A few weeks ago, in a blog post, I asked about the relationship between business process modeling and business capability modeling. I asked some open ended questions to get honest feedback. I presented two models to illustrate two potential relationships between capabilities and processes. I called them “Model A” and “Model B.”
So when doing a little research on the Federal Enterprise Architecture Framework, I got a good feel for how the OMB has attempted to solve this problem.
Answer: The FEA uses “Model A.” My analysis showed that the FEA notion of a “Business Area” and “Line of Business” describes the same thing as the notion of “Business Capability” in a business capability framework. I also noted that, in the FEA, processes exist under the capabilities. There is no notion, in the framework itself, of processes that tie together capabilities across functional boundaries.
I find this curious, because there is clearly INTENT to create and understand cross-functional processes.
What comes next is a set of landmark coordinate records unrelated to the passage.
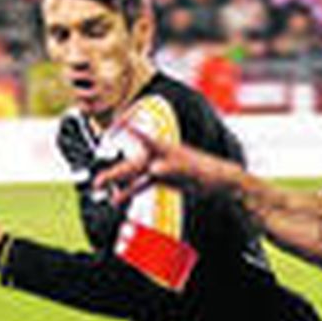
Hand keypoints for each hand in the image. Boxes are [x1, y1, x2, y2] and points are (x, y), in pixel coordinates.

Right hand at [95, 125, 242, 204]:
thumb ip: (171, 169)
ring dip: (118, 183)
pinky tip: (118, 198)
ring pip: (135, 174)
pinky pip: (143, 184)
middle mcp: (159, 156)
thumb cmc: (209, 172)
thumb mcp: (190, 172)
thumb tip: (154, 169)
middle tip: (97, 182)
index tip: (115, 122)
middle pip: (133, 164)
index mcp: (165, 149)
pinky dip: (131, 190)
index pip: (142, 137)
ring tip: (100, 190)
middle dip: (114, 173)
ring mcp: (160, 167)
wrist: (224, 182)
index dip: (128, 130)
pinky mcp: (164, 178)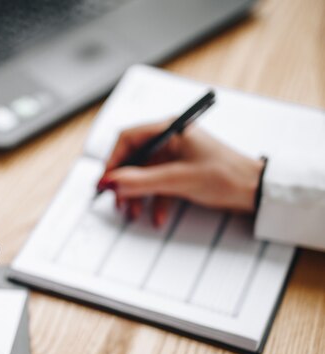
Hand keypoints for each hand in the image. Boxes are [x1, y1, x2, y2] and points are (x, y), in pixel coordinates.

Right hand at [97, 120, 264, 225]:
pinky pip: (158, 184)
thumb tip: (110, 183)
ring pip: (144, 174)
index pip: (128, 139)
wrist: (256, 192)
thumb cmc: (226, 176)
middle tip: (116, 200)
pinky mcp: (181, 172)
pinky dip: (154, 200)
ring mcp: (175, 156)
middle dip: (124, 182)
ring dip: (137, 195)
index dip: (112, 161)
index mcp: (169, 129)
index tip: (105, 182)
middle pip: (133, 158)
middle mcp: (169, 139)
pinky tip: (156, 216)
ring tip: (133, 212)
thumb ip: (141, 181)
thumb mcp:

Looking at some of the presentations made to various conferences, it certainly appears to be the goal to create an optimized structure for the improvement of cross-functional processes… yet there is nothing in the framework for it.
Studying the FEA, I noticed something else interesting. In the FEA, business processes live at the intersection of the agency and the capability (or sub-function, as the FEA calls it). In other words, if two agencies share a capability (say “loan guarantees”), then each agency will implement that capability using their own processes.
The FEA taxonomy has nothing to say about alignment or reuse at the process level. While processes show up in mappings to technology, they don’t show up in the framework.
Without a process taxonomy, there is no mechanism to align processes, or find common elements even further down the list, at the activity level. This is key, because in an ideal state, Enterprise SOA services support business process activities, and can be composed from there into support for processes themselves. Without the activity level, the FEA cannot simplify beyond EAI levels, where entire applications were rationalized.
So my suggestion, to my hard-working colleagues who work on the FEA, is to include and make useful a business process hierarchy, separate from the functional (capability) hierarchy that the FEA now describes, and fill out the process activity element that sits at the join (junction) between an organization and the sub function (capability).